Looking back, I'm glad nobody explained it to me, because the satisfaction of figuring it out is great. (Give them attention)
I don't want you to have a nervous breakdown if you dance bulerías in Jerez, so I teach you all about this transition and explain it in many different ways in the Understanding Bulerías Series which I'll offer again this winter and at the Flamenco Retreat at the Oregon Coast which happens in October.
A brief note on counting:
If you try to count Bulerías de Jerez in 12 it will mess you up, and it doesn't make sense to because the groove is different. You can use the 12-count as a reference, good to do, but Bulerías de Jerez is felt in sixes, or threes depending on how you think of it.

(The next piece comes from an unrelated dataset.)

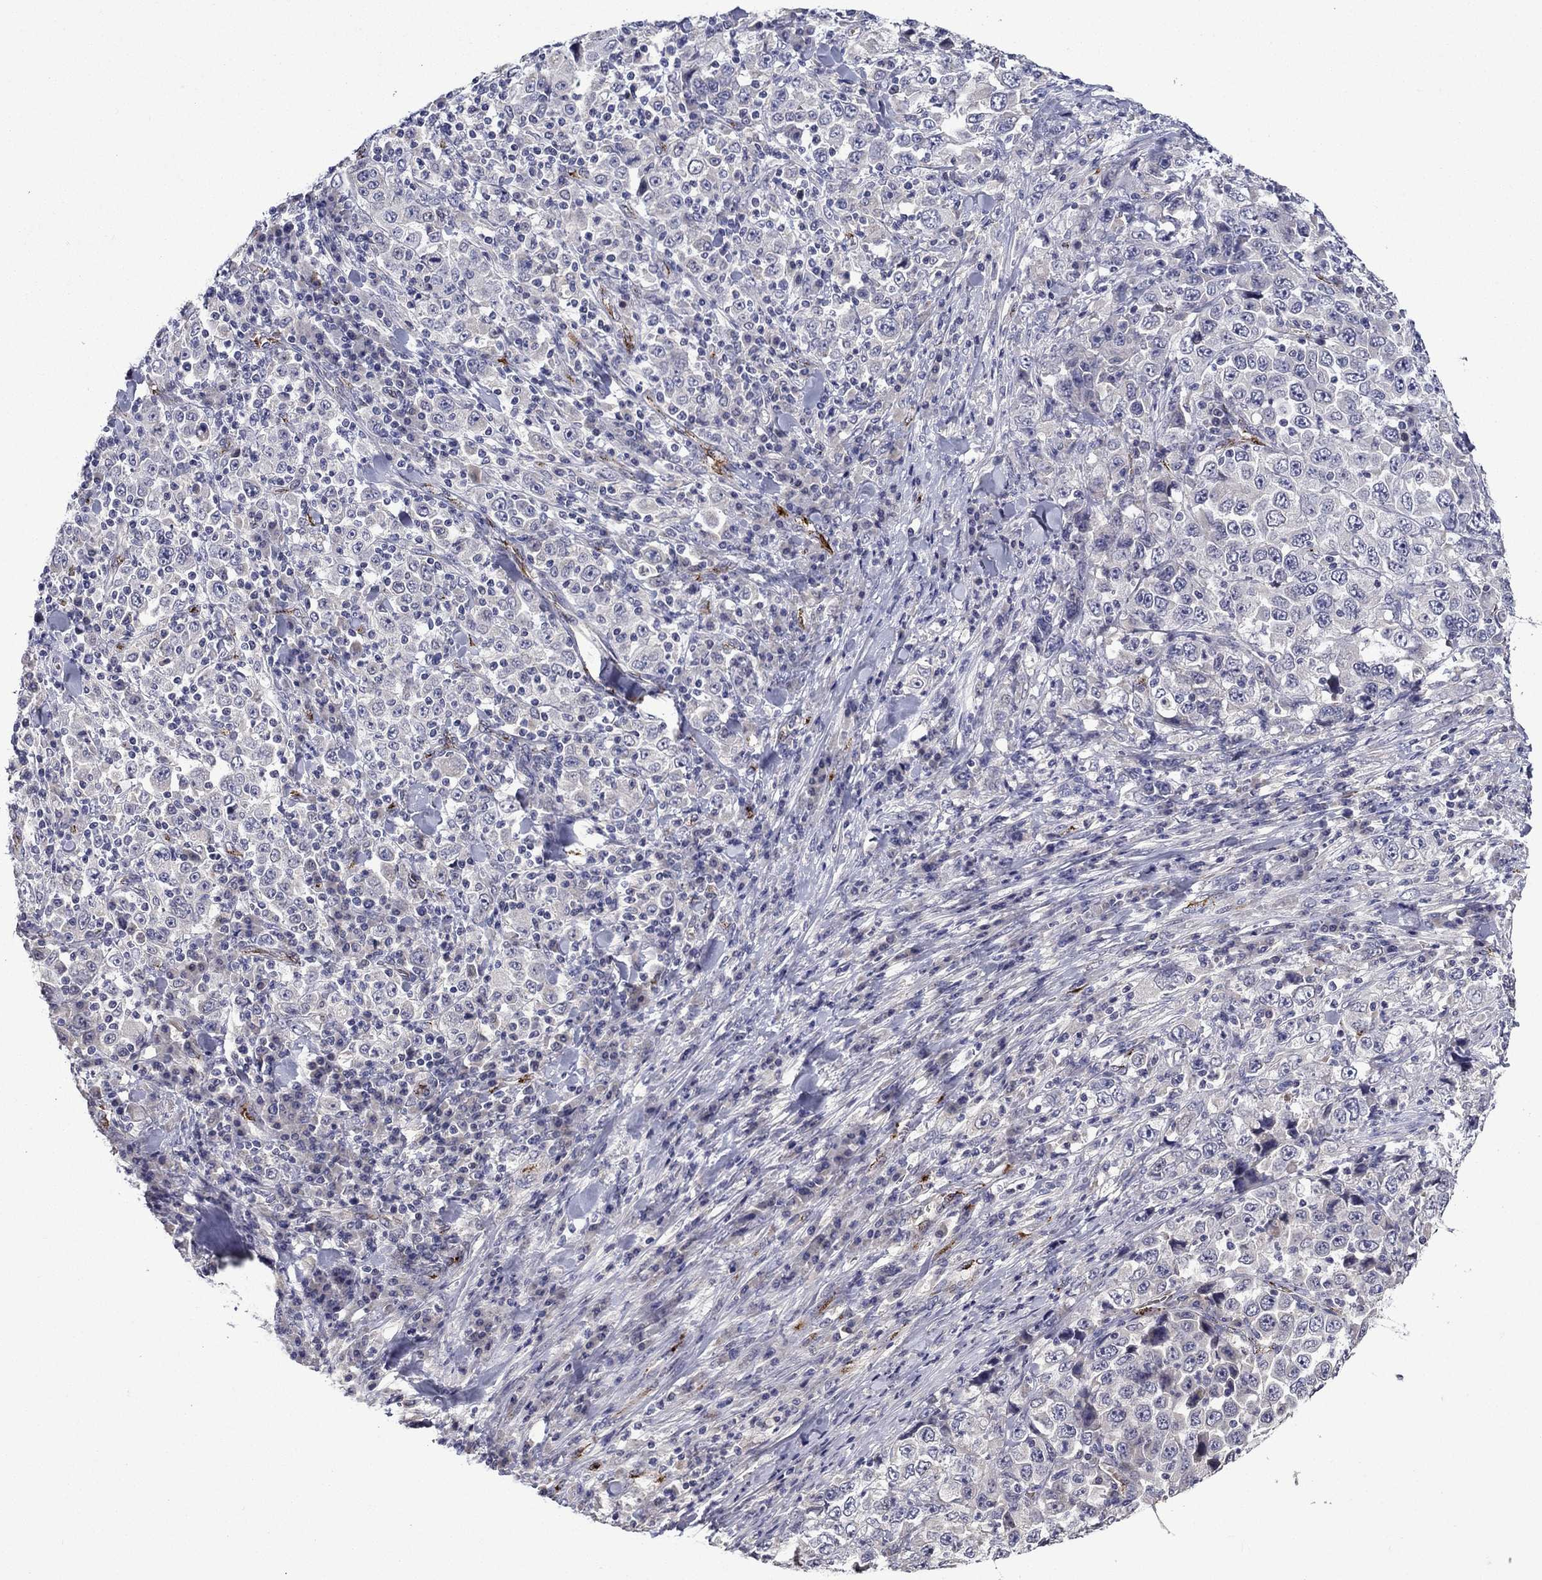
{"staining": {"intensity": "negative", "quantity": "none", "location": "none"}, "tissue": "stomach cancer", "cell_type": "Tumor cells", "image_type": "cancer", "snomed": [{"axis": "morphology", "description": "Normal tissue, NOS"}, {"axis": "morphology", "description": "Adenocarcinoma, NOS"}, {"axis": "topography", "description": "Stomach, upper"}, {"axis": "topography", "description": "Stomach"}], "caption": "Immunohistochemical staining of human stomach adenocarcinoma reveals no significant expression in tumor cells. (DAB immunohistochemistry (IHC) with hematoxylin counter stain).", "gene": "SLITRK1", "patient": {"sex": "male", "age": 59}}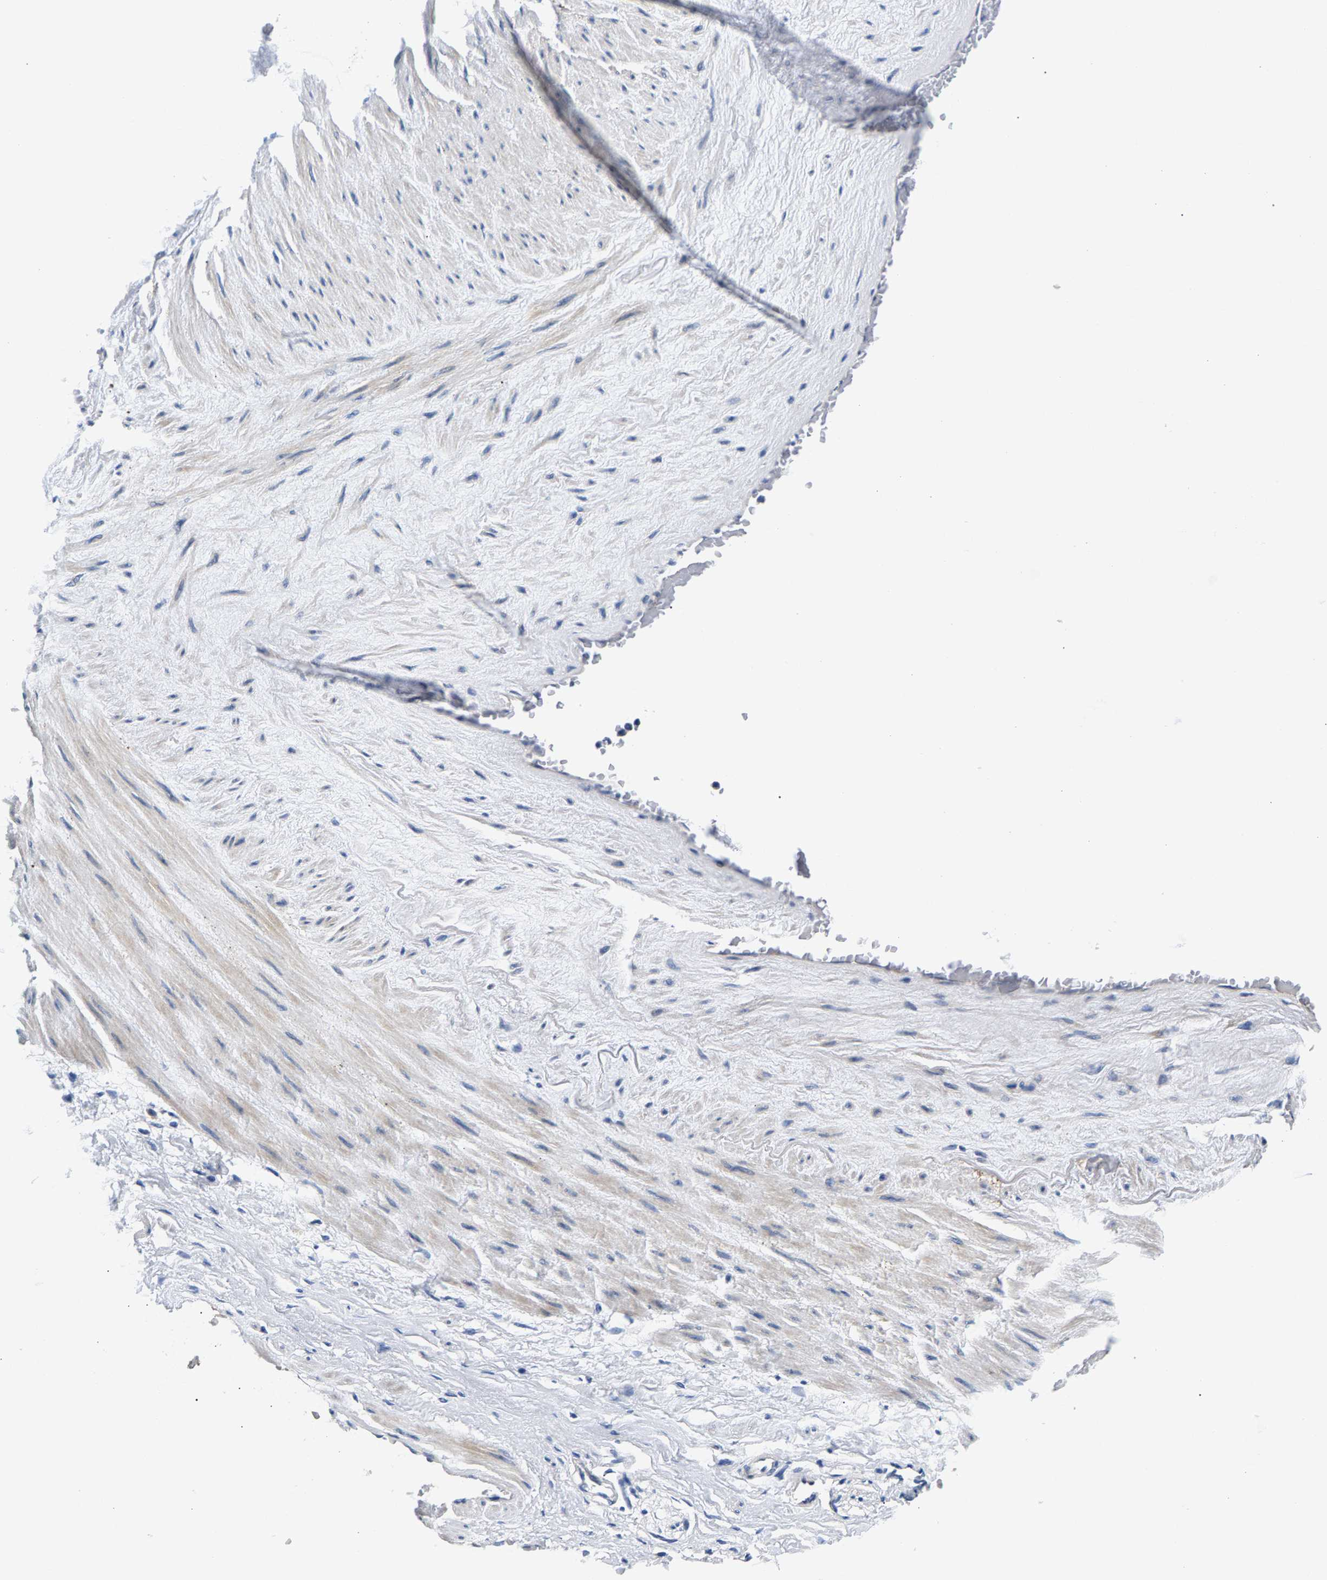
{"staining": {"intensity": "negative", "quantity": "none", "location": "none"}, "tissue": "adipose tissue", "cell_type": "Adipocytes", "image_type": "normal", "snomed": [{"axis": "morphology", "description": "Normal tissue, NOS"}, {"axis": "topography", "description": "Soft tissue"}, {"axis": "topography", "description": "Vascular tissue"}], "caption": "The immunohistochemistry (IHC) image has no significant positivity in adipocytes of adipose tissue.", "gene": "P2RY4", "patient": {"sex": "female", "age": 35}}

*Dancing on your own in bulerías class
You actually don't have to dance on your own in front of everyone in Ani's class. If you come with me on the FlamencoTour you can dance with the rest of the group or with a partner. So, please don't worry. And if you don't go with me and you go by yourself, you can always ask to dance with Carmen or even Ani if you really don't want to do it by yourself, so honestly, don't worry!